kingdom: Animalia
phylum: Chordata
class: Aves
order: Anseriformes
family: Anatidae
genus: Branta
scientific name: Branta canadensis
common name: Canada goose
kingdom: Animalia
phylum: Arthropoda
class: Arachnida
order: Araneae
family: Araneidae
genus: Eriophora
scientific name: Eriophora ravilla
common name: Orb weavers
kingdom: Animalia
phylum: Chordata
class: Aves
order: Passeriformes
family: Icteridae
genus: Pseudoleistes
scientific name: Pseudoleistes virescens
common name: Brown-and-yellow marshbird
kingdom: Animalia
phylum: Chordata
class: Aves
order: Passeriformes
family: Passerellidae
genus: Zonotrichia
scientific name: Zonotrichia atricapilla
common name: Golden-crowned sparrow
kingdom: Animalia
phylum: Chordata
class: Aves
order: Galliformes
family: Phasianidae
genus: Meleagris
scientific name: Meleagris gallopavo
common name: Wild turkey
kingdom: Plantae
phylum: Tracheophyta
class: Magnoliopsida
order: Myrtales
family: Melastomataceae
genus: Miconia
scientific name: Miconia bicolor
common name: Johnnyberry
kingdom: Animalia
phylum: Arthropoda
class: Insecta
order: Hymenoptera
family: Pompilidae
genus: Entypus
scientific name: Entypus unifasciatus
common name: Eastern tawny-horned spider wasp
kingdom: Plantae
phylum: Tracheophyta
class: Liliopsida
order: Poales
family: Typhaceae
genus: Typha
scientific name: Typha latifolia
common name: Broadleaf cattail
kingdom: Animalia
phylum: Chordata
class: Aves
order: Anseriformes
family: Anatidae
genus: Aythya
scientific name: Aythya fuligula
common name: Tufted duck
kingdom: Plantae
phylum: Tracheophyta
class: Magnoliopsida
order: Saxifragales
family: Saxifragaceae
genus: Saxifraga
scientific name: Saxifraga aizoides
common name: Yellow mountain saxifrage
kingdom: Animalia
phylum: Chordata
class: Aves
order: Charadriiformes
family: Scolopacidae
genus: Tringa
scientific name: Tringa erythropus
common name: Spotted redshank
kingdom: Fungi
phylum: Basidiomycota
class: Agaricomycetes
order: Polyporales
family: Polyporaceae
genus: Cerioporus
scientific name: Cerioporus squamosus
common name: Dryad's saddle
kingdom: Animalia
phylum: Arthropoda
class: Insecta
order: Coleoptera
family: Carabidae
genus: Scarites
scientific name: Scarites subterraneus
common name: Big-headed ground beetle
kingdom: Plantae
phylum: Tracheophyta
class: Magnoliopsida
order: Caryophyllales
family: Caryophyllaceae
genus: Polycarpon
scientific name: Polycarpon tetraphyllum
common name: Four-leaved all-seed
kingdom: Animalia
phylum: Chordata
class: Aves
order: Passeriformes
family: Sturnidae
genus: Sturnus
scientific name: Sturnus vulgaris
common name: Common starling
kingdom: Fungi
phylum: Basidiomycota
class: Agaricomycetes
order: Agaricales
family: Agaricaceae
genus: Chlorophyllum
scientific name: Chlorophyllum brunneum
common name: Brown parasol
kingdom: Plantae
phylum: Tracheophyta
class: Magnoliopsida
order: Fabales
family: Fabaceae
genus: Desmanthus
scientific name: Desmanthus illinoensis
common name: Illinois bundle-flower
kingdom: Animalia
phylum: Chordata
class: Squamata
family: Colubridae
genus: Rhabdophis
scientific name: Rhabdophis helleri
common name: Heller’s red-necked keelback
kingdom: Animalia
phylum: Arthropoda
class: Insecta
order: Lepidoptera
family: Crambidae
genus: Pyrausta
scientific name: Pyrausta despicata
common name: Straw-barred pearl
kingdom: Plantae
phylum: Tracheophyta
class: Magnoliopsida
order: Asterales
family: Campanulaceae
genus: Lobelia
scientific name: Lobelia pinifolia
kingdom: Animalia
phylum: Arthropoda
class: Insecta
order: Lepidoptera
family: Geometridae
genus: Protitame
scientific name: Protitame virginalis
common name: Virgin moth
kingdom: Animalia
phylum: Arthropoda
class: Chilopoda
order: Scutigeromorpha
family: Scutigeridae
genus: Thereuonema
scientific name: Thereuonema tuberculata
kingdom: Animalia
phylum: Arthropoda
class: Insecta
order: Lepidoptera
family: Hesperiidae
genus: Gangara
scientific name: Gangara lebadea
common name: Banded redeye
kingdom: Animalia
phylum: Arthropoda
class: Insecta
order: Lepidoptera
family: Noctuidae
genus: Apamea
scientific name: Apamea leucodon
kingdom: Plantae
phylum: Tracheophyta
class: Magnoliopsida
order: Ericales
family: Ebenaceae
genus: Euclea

(INSTRUCCIÓN ESCRITA): Cita sin ningún cambio todas las líneas del material anterior.

(RESPUESTA):
kingdom: Animalia
phylum: Chordata
class: Aves
order: Anseriformes
family: Anatidae
genus: Branta
scientific name: Branta canadensis
common name: Canada goose
kingdom: Animalia
phylum: Arthropoda
class: Arachnida
order: Araneae
family: Araneidae
genus: Eriophora
scientific name: Eriophora ravilla
common name: Orb weavers
kingdom: Animalia
phylum: Chordata
class: Aves
order: Passeriformes
family: Icteridae
genus: Pseudoleistes
scientific name: Pseudoleistes virescens
common name: Brown-and-yellow marshbird
kingdom: Animalia
phylum: Chordata
class: Aves
order: Passeriformes
family: Passerellidae
genus: Zonotrichia
scientific name: Zonotrichia atricapilla
common name: Golden-crowned sparrow
kingdom: Animalia
phylum: Chordata
class: Aves
order: Galliformes
family: Phasianidae
genus: Meleagris
scientific name: Meleagris gallopavo
common name: Wild turkey
kingdom: Plantae
phylum: Tracheophyta
class: Magnoliopsida
order: Myrtales
family: Melastomataceae
genus: Miconia
scientific name: Miconia bicolor
common name: Johnnyberry
kingdom: Animalia
phylum: Arthropoda
class: Insecta
order: Hymenoptera
family: Pompilidae
genus: Entypus
scientific name: Entypus unifasciatus
common name: Eastern tawny-horned spider wasp
kingdom: Plantae
phylum: Tracheophyta
class: Liliopsida
order: Poales
family: Typhaceae
genus: Typha
scientific name: Typha latifolia
common name: Broadleaf cattail
kingdom: Animalia
phylum: Chordata
class: Aves
order: Anseriformes
family: Anatidae
genus: Aythya
scientific name: Aythya fuligula
common name: Tufted duck
kingdom: Plantae
phylum: Tracheophyta
class: Magnoliopsida
order: Saxifragales
family: Saxifragaceae
genus: Saxifraga
scientific name: Saxifraga aizoides
common name: Yellow mountain saxifrage
kingdom: Animalia
phylum: Chordata
class: Aves
order: Charadriiformes
family: Scolopacidae
genus: Tringa
scientific name: Tringa erythropus
common name: Spotted redshank
kingdom: Fungi
phylum: Basidiomycota
class: Agaricomycetes
order: Polyporales
family: Polyporaceae
genus: Cerioporus
scientific name: Cerioporus squamosus
common name: Dryad's saddle
kingdom: Animalia
phylum: Arthropoda
class: Insecta
order: Coleoptera
family: Carabidae
genus: Scarites
scientific name: Scarites subterraneus
common name: Big-headed ground beetle
kingdom: Plantae
phylum: Tracheophyta
class: Magnoliopsida
order: Caryophyllales
family: Caryophyllaceae
genus: Polycarpon
scientific name: Polycarpon tetraphyllum
common name: Four-leaved all-seed
kingdom: Animalia
phylum: Chordata
class: Aves
order: Passeriformes
family: Sturnidae
genus: Sturnus
scientific name: Sturnus vulgaris
common name: Common starling
kingdom: Fungi
phylum: Basidiomycota
class: Agaricomycetes
order: Agaricales
family: Agaricaceae
genus: Chlorophyllum
scientific name: Chlorophyllum brunneum
common name: Brown parasol
kingdom: Plantae
phylum: Tracheophyta
class: Magnoliopsida
order: Fabales
family: Fabaceae
genus: Desmanthus
scientific name: Desmanthus illinoensis
common name: Illinois bundle-flower
kingdom: Animalia
phylum: Chordata
class: Squamata
family: Colubridae
genus: Rhabdophis
scientific name: Rhabdophis helleri
common name: Heller’s red-necked keelback
kingdom: Animalia
phylum: Arthropoda
class: Insecta
order: Lepidoptera
family: Crambidae
genus: Pyrausta
scientific name: Pyrausta despicata
common name: Straw-barred pearl
kingdom: Plantae
phylum: Tracheophyta
class: Magnoliopsida
order: Asterales
family: Campanulaceae
genus: Lobelia
scientific name: Lobelia pinifolia
kingdom: Animalia
phylum: Arthropoda
class: Insecta
order: Lepidoptera
family: Geometridae
genus: Protitame
scientific name: Protitame virginalis
common name: Virgin moth
kingdom: Animalia
phylum: Arthropoda
class: Chilopoda
order: Scutigeromorpha
family: Scutigeridae
genus: Thereuonema
scientific name: Thereuonema tuberculata
kingdom: Animalia
phylum: Arthropoda
class: Insecta
order: Lepidoptera
family: Hesperiidae
genus: Gangara
scientific name: Gangara lebadea
common name: Banded redeye
kingdom: Animalia
phylum: Arthropoda
class: Insecta
order: Lepidoptera
family: Noctuidae
genus: Apamea
scientific name: Apamea leucodon
kingdom: Plantae
phylum: Tracheophyta
class: Magnoliopsida
order: Ericales
family: Ebenaceae
genus: Euclea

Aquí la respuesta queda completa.